Monday, July 14, 2008

How to Meet and Marry a Pole

Be warned my friends. Executing the following plan of action could lead to a Significant Other who enjoys eating sweetened condense milk out of a tub, claims that all sausage other than that found in Poland is vile, and might possibly force you to live in Europe some day where you will be able to visit fabulous countries like Croatia and Austria by taking the train.

Step 1: Learn how to say his name.

We lived right next door to each other (I could walk out of my apartment, and around the corner and knock on his door) from July of 2005 to April of 2006 and we only have one memory of each other. I knew his roommate J and asked J to come over one day to take a look at my computer. Mr. Avocado came along and complimented me on my limited computer skills. I blushed and thought he was sweet. I am assuming that we went so long without interacting because I was apprehensive about saying his Polish name incorrectly.

Step 2: Find out what he is good at, then flatter him by asking him to use those skills to serve you in some way.

After moving home for 9 months, I came back to school and moved into a house right next door to my old apartment complex. My computer was on the fritz once again and so I went up to the apartment of J and Mr. Avocado to find out if one of them would come down to look at my computer again. Mr. Avocado brought his genius friend C and after C and I quickly bonded over an affinity for Battlestar Galactica, the three of us were attached at the hip from that point on.

Step 3: Unleash his competitive side.

Mr. Avocado is super competitive. And he loves to participate in any activity that involves the two of us attempting to best one another. Our love blossomed over many rounds of darts, where I thoroughly whipped him every time.

Step 4: Ask him out. See if he will dress up for you.

Ladies, stop sitting around and waiting, make the first move! The nice part about being in charge of the date is that you are able to dictate what type of date it will be. Ours was a college prom-ripoff where I forced Mr. Av to dress up and take awkward photos with me.



I almost didn't post this picture as it shows me at a time when I was a much chubbier avocado. But Mr. Avocado is doing such an excellent job demonstrating his "awkward prom picture" form.

Step 5: Corner him. Tell him it's time to start dating.

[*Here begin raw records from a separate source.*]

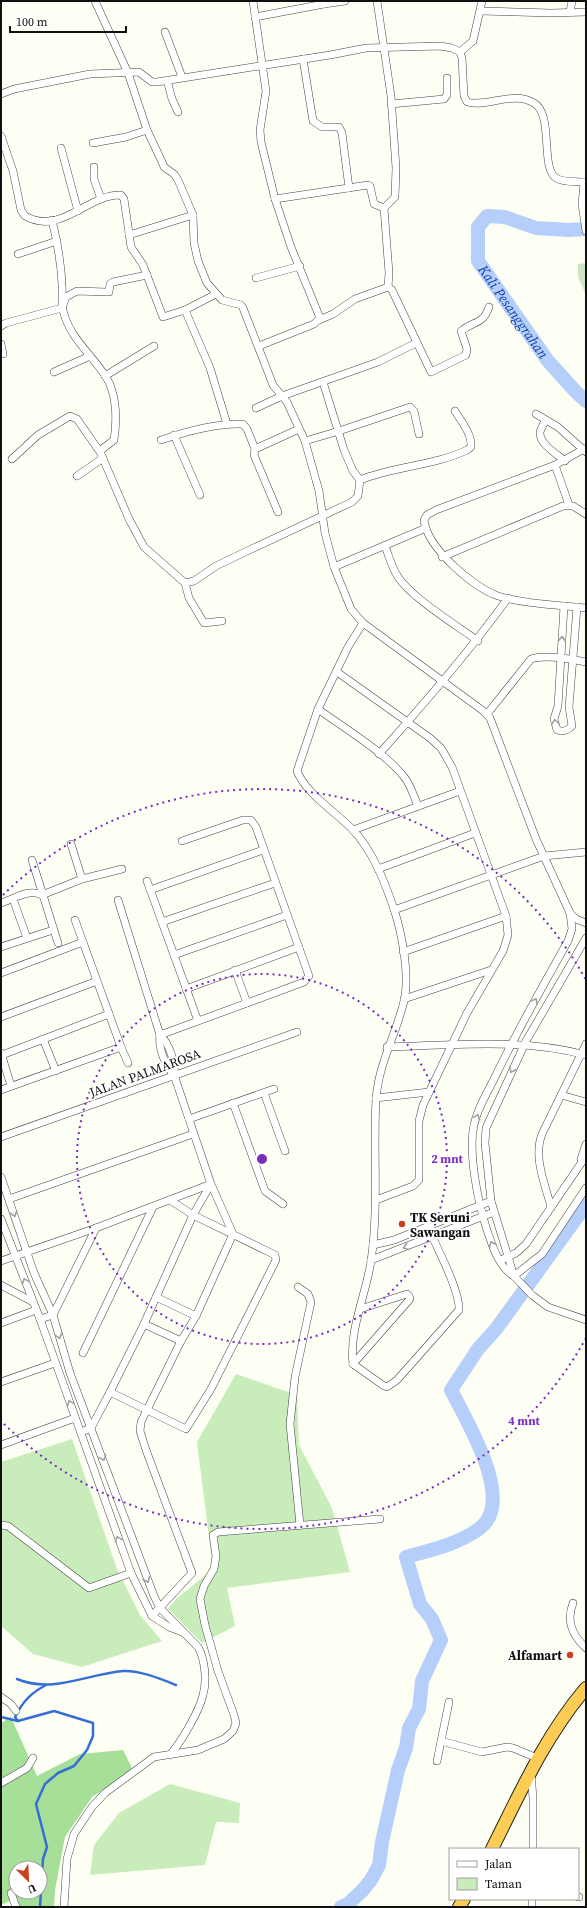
<svg xmlns="http://www.w3.org/2000/svg" width="587" height="1908" font-family="'Source Serif 4',serif">
  <rect width="100%" height="100%" fill="#fefff4"/>
  <!-- green -->
  <g fill="#c8edba">
    <path d="M236 1374 297 1395 299 1445 332 1508 350 1572 227 1588 235 1626 202 1643 168 1609 176 1599 213 1569 197 1442Z"/>
    <path d="M72 1439 117 1569 140 1615 162 1641 82 1667 33 1654 1 1626V1462Z"/>
    <path d="M170 1784 240 1803 239 1823 216 1822 205 1865 90 1875 94 1845 119 1813Z"/>
  </g>
  <!-- forest -->
  <path fill="#a6df98" fill-rule="evenodd" d="M11 1717 37 1776 80 1754 123 1750 134 1772 92 1797 65 1837 55 1890 54 1907H13L10 1901 1 1905V1723ZM16 1868H40V1892H16Z"/>
  <!-- cemetery -->
  <path fill="#d0e4c2" d="M586 263V295L578 277V264Z"/>
  <g fill="none" stroke-linecap="round" stroke-linejoin="round">
    <!-- stream -->
    <g stroke="#376ed6" stroke-width="2.5">
      <path d="M17 1679C53 1694 87 1674 123 1671 139 1670 161 1679 176 1685"/>
      <path d="M1 1717 18 1721 54 1711 93 1723V1736L87 1750 74 1766 58 1773 45 1784 36 1804 47 1847 43 1859 40 1907"/>
      <path d="M18 1721 15 1717C23 1701 31 1693 46 1685"/>
    </g>
    <!-- river -->
    <g stroke="#b5cffa" stroke-width="14">
      <path id="s1" d="M586 229 569 230 536 228 505 217 487 216 478 227V261L548 361 576 392 586 401"/>
      <path d="M341 1907 348 1904 362 1891 371 1880 379 1865 382 1842 398 1770 406 1748 409 1728 419 1709 422 1681 441 1640 432 1619 420 1604 406 1557C431 1550 459 1544 480 1528 516 1501 466 1420 451 1390L478 1349 496 1329 586 1205"/>
    </g>
    <defs>
      <g id="street">
        <path d="M95 1 128 73 147 130 162 162 164 167 174 174 178 180 193 215 194 243 198 261 207 283 222 300 241 305 243 308 273 385 287 402 305 441 319 491 325 533 334 567 351 609 363 623 482 710 490 718 536 839 570 913 572 929 568 941C543 986 517 1031 495 1077 488 1092 477 1108 474 1125 468 1153 478 1203 487 1230 492 1245 499 1268 514 1276L532 1295 548 1307 586 1320"/>
        <path d="M253 1 266 91 260 130 261 142 275 199 291 247 320 318 314 324 259 346"/>
        <path d="M377 1 391 96 396 168 395 197 384 208 389 273 388 287"/>
        <path d="M324 4 345 1"/>
        <path d="M481 11 551 13 586 12"/>
        <path d="M570 12 572 1"/>
        <path d="M255 17 324 4 323 1"/>
        <path d="M165 32 182 77"/>
        <path d="M460 52 473 41 482 1"/>
        <path d="M303 59 313 121 322 127H339L342 133 349 188"/>
        <path d="M167 80 172 99 178 112"/>
        <path d="M1 94 14 89 90 74 139 72 152 82H157L330 55 366 48 440 46 452 48 460 52 462 58 464 96 467 102C487 108 513 90 534 103 554 115 540 167 556 178 563 183 578 181 586 182"/>
        <path d="M391 104 444 99 447 95V78"/>
        <path d="M1 136 13 171 21 210 25 216C62 236 87 194 121 195L124 199 131 247 143 265 163 317 185 310 216 294"/>
        <path d="M93 143 126 137 147 130"/>
        <path d="M61 148 78 211"/>
        <path d="M94 167V179L101 199"/>
        <path d="M584 182 582 204 586 231"/>
        <path d="M275 199 368 185 370 186 374 204 384 208"/>
        <path d="M52 220C57 241 61 262 62 284 63 294 60 304 64 314 71 339 93 356 106 377 117 394 117 421 114 440L101 450V454L129 519 144 547 185 583 194 581 216 566 245 552 352 502 358 496 360 480C394 466 434 466 467 450L471 447C472 434 461 421 455 411"/>
        <path d="M129 235 193 215"/>
        <path d="M18 254 57 241"/>
        <path d="M256 278 300 266"/>
        <path d="M185 310 210 368 227 424"/>
        <path d="M319 320 333 314 355 299 388 287 392 290 431 372 466 355 467 349 461 331C473 321 483 325 489 307"/>
        <path d="M1 326 6 323 62 308 66 297 77 291 106 292H109L110 284 113 282 147 275"/>
        <path d="M1 344 3 354"/>
        <path d="M54 372 90 356"/>
        <path d="M105 376 154 346"/>
        <path d="M323 382 344 450 353 471 360 480"/>
        <path d="M256 408 282 396 378 362 416 343"/>
        <path d="M536 414 558 427 586 452"/>
        <path d="M545 420C544 424 541 428 540 432 539 444 557 454 565 461"/>
        <path d="M174 435 200 495"/>
        <path d="M161 440C187 431 215 423 243 424L247 429 255 449 299 429"/>
        <path d="M305 441 339 431 410 407 414 411 419 434"/>
        <path d="M255 449 254 455 278 512"/>
        <path d="M584 449 555 465 436 510 427 515 424 520C427 548 473 587 498 596 526 604 557 605 586 608"/>
        <path d="M12 459 38 435 70 416 77 419 100 452"/>
        <path d="M555 465 569 505"/>
        <path d="M77 476 103 458"/>
        <path d="M385 546C389 556 392 568 398 577 412 598 456 625 478 641"/>
        <path d="M442 557 563 506H573L586 514"/>
        <path d="M334 567 426 528"/>
        <path d="M185 583 189 598 204 623 222 621"/>
        <path d="M564 606 558 706 554 719 557 730C563 732 567 731 572 726L569 707 577 607"/>
        <path d="M363 623 348 647 318 709 297 771C306 794 336 812 353 830 373 851 385 883 394 909 402 934 410 975 404 1001 396 1035 379 1062 376 1099 373 1153 379 1207 371 1261 366 1295 349 1329 353 1364L384 1386 387 1387 397 1380 459 1310C460 1292 440 1254 432 1236"/>
        <path d="M337 672 430 738 441 748 452 767 506 916 508 935 503 951 467 1013 423 1105 419 1121V1180L413 1186 376 1200"/>
        <path d="M318 709C344 728 386 753 405 778 411 786 414 797 418 806"/>
        <path d="M487 714 531 659C545 654 571 659 586 662"/>
        <path d="M379 754C424 704 468 653 508 598"/>
        <path d="M353 830 460 791"/>
        <path d="M71 844 82 879"/>
        <path d="M32 860 58 943"/>
        <path d="M378 869 475 833"/>
        <path d="M147 881 198 1021"/>
        <path d="M150 890 263 850"/>
        <path d="M13 899 27 938"/>
        <path d="M118 900 160 1035C158 1047 165 1066 174 1075L211 1184 233 1234 196 1316 181 1341 141 1422 140 1431 146 1450 192 1573 152 1616"/>
        <path d="M1 903C15 899 28 888 42 895L82 879 122 869"/>
        <path d="M394 910 544 856 586 852"/>
        <path d="M570 913 576 919 586 923"/>
        <path d="M162 922 275 883"/>
        <path d="M1 947 53 930"/>
        <path d="M403 952 506 916"/>
        <path d="M174 955 287 915"/>
        <path d="M235 970 247 1003"/>
        <path d="M1 973 83 942"/>
        <path d="M186 989 299 947"/>
        <path d="M404 999 491 970"/>
        <path d="M1 1017 97 981"/>
        <path d="M160 1035 304 982 309 976 256 827 251 820H243L182 841"/>
        <path d="M160 1035C169 1043 176 1063 174 1075"/>
        <path d="M43 1039 56 1071"/>
        <path d="M121 1047 128 1063"/>
        <path d="M387 1047C453 1045 522 1038 586 1055"/>
        <path d="M1 1053 11 1086"/>
        <path d="M2 1055 109 1014"/>
        <path d="M1 1090 121 1047 75 920"/>
        <path d="M264 1093 285 1151"/>
        <path d="M561 1095 586 1102"/>
        <path d="M376 1098 429 1092"/>
        <path d="M233 1103 265 1191 283 1204"/>
        <path d="M189 1119 274 1089"/>
        <path d="M1 1137 297 1032"/>
        <path d="M581 1159 586 1144"/>
        <path d="M1 1177 34 1273 53 1315 70 1373 154 1596 160 1608 198 1647C205 1659 207 1681 203 1695 199 1712 181 1742 170 1755"/>
        <path d="M9 1199 193 1134"/>
        <path d="M551 1207C545 1184 533 1157 542 1134L586 1044"/>
        <path d="M1 1219 40 1319 131 1573 152 1616 169 1627 182 1632"/>
        <path d="M373 1245 394 1240 491 1201"/>
        <path d="M503 1259 516 1253 526 1244 586 1156"/>
        <path d="M371 1260 494 1212"/>
        <path d="M1 1261 96 1228 211 1184 193 1215 144 1324 110 1392 91 1428 81 1432"/>
        <path d="M514 1276 491 1201 485 1143 486 1128 526 1041 586 938"/>
        <path d="M514 1276 542 1254 586 1188"/>
        <path d="M1 1285 33 1302"/>
        <path d="M298 1287 308 1294 311 1302 295 1377 290 1424 300 1525"/>
        <path d="M156 1297 196 1316"/>
        <path d="M40 1319 53 1315 96 1228"/>
        <path d="M1 1323 36 1310"/>
        <path d="M144 1324 181 1341"/>
        <path d="M83 1353 153 1207"/>
        <path d="M353 1364 410 1299 409 1296 407 1294 360 1309"/>
        <path d="M1 1382 55 1363"/>
        <path d="M110 1392 186 1429 211 1389 276 1260 275 1255 271 1253 193 1215 170 1200"/>
        <path d="M1 1445 75 1418"/>
        <path d="M1 1525 8 1526 89 1588 131 1573"/>
        <path d="M573 1603C566 1621 572 1635 586 1648"/>
        <path d="M1 1697 11 1704 16 1711"/>
        <path d="M441 1741 482 1752 507 1747 513 1748 537 1758"/>
        <path d="M437 1761 449 1702"/>
        <path d="M531 1774 533 1798V1849"/>
        <path d="M1 1783 27 1768 33 1758"/>
        <path d="M11 1893 16 1907"/>
        <path d="M578 1897H579"/>
        <path d="M532 1899V1907"/>
        <path d="M64 1907 67 1859 74 1834 92 1807 105 1793 154 1757 198 1750 224 1739 233 1731 236 1723 234 1715 218 1671 205 1625 200 1599 204 1586 214 1569 216 1556 213 1535 218 1532 380 1519"/>
      </g>
      <g id="highway">
        <path d="M492 1849C520 1793 545 1736 586 1688"/>
        <path d="M459 1907 464 1899"/>
      </g>
    </defs>
    <!-- street casing -->
    <use href="#street" stroke="#434343" stroke-width="8"/>
    <!-- highway casing -->
    <use href="#highway" stroke="#212121" stroke-width="14"/>
    <!-- street -->
    <use href="#street" stroke="#fff" stroke-width="7"/>
    <!-- highway -->
    <use href="#highway" stroke="#fccc54" stroke-width="12"/>
  </g>
  <!-- one-way arrows -->
  <defs><path id="oneway-chevron" d="M-2-3.5L2.5 0L-2 3.5" fill="none" stroke-width="1.6" stroke-linecap="round" stroke-linejoin="round"/></defs>
  <g stroke="#9f9f9f">
    <use href="#oneway-chevron" transform="translate(562 639) rotate(-86)"/>
    <use href="#oneway-chevron" transform="translate(555 722) rotate(-98)"/>
    <use href="#oneway-chevron" transform="translate(535 1001) rotate(-62)"/>
    <use href="#oneway-chevron" transform="translate(512 1070) rotate(115)"/>
    <use href="#oneway-chevron" transform="translate(477 1117) rotate(-70)"/>
    <use href="#oneway-chevron" transform="translate(14 1214) rotate(72)"/>
    <use href="#oneway-chevron" transform="translate(492 1244) rotate(-113)"/>
    <use href="#oneway-chevron" transform="translate(406 1247) rotate(159)"/>
    <use href="#oneway-chevron" transform="translate(25 1281) rotate(-111)"/>
    <use href="#oneway-chevron" transform="translate(59 1336) rotate(73)"/>
    <use href="#oneway-chevron" transform="translate(70 1403) rotate(-110)"/>
    <use href="#oneway-chevron" transform="translate(103 1458) rotate(69)"/>
    <use href="#oneway-chevron" transform="translate(118 1539) rotate(-110)"/>
    <use href="#oneway-chevron" transform="translate(147 1580) rotate(67)"/>
  </g>
  <!-- distance rings -->
  <g fill="none" stroke="#7b2cbf" stroke-width="2" stroke-dasharray="2 4">
    <circle cx="262" cy="1159" r="185"/>
    <path d="M586 1338A370 370 0 0 1 3 1423M3 895A370 370 0 0 1 586 980"/>
  </g>
  <!-- markers -->
  <g fill="#cb411e" stroke="#fff" stroke-width="1.5">
    <circle cx="402" cy="1224" r="4"/>
    <circle cx="570" cy="1655" r="4"/>
  </g>
  <g text-anchor="middle" dominant-baseline="central" stroke-width="4" stroke-linejoin="round" paint-order="stroke">
    <!-- street labels -->
    <g font-size="13" fill="#101010" stroke="#fff">
      <text transform="translate(145 1073) rotate(-20)">JALAN PALMAROSA</text>
    </g>
    <!-- poi labels -->
    <g font-size="13" font-weight="bold" fill="#101010" stroke="#fff" text-anchor="start">
      <text x="410" y="1217">TK Seruni<tspan x="410" dy="15">Sawangan</tspan></text>
      <text x="562" y="1655" text-anchor="end">Alfamart</text>
    </g>
    <!-- water labels -->
    <g font-size="14" font-style="italic" fill="#1041ac" stroke="#fff">
      <text stroke="none"><textPath href="#s1" startOffset="211">Kali Pesanggrahan</textPath></text>
    </g>
  </g>
  <circle cx="262" cy="1159" r="6" fill="#7b2cbf" stroke="#fff" stroke-width="2"/>
  <g font-size="12" text-anchor="middle" font-weight="bold" fill="#7b2cbf" stroke="#fff" stroke-width="4" stroke-linejoin="round" paint-order="stroke">
    <text x="447" y="1163">2 mnt</text>
    <text x="524" y="1425">4 mnt</text>
  </g>
  <!-- border -->
  <rect width="587" height="1908" fill="none" stroke="#101010" stroke-width="4"/>
  <!-- legend -->
  <rect x="449" y="1848" width="130" height="52" fill="#ffffff" stroke="#9f9f9f"/>
  <rect x="457" y="1861" width="20" height="6" fill="#ffffff" stroke="#9f9f9f"/>
  <text x="485" y="1868" font-size="12" fill="#101010">Jalan</text>
  <rect x="457" y="1878" width="20" height="12" fill="#c8edba" stroke="#9f9f9f"/>
  <text x="485" y="1888" font-size="12" fill="#101010">Taman</text>
  <!-- north arrow -->
  <g transform="translate(28 1880) rotate(156)"><circle r="19" fill="#ffffff" stroke="#9f9f9f"/>
  <path d="M0-3L7 15L0 10L-7 15Z" fill="#cb411e"/>
  <text y="-6" font-size="11" font-weight="bold" text-anchor="middle" fill="#101010">U</text>
  </g>
  <!-- scale -->
  <path d="M10 26v6h116v-6" fill="none" stroke="#101010" stroke-width="2"/>
  <text x="16" y="26" font-size="12" fill="#101010" stroke="#ffffff" stroke-width="3" paint-order="stroke">100 m</text>
</svg>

After the prom was over, I told Mr. Avocado it was time for me to walk him home. He protested. I insisted. I stood in front of his apartment door and confessed my feelings for him. Bearing my soul. He thanked me. (Any other Friends fanatics remembering when Emily said thank you to Ross at the airport as she was flying back to London?)

Step 6: Be patient.

It may take him 3 entire weeks to tell you what he decided after you confessed your feelings for him. Yes, you read that right, it took him 3 weeks to "get back to me" on the whole I-want-to-date-you conversation. I don't think I realized how bad I wanted it to work out until then.

He finally came down to my basement living room. We talked. We kissed. The magic began.

As far as the future, after our October wedding we will live in Dallas for at least 2 more years. After that we plan to be in the states for about 5 more years before we hop the pond and live somewhere in Europe. Eventually we plan to settle down in Poland and raise our family there. Yes, we plan to live in Poland. Don't worry, I've been there. The sausage is really as good as they say.

Disclaimer: Miss Avocado would love to be held responsible for any and all successful relationships which result from executing the following steps.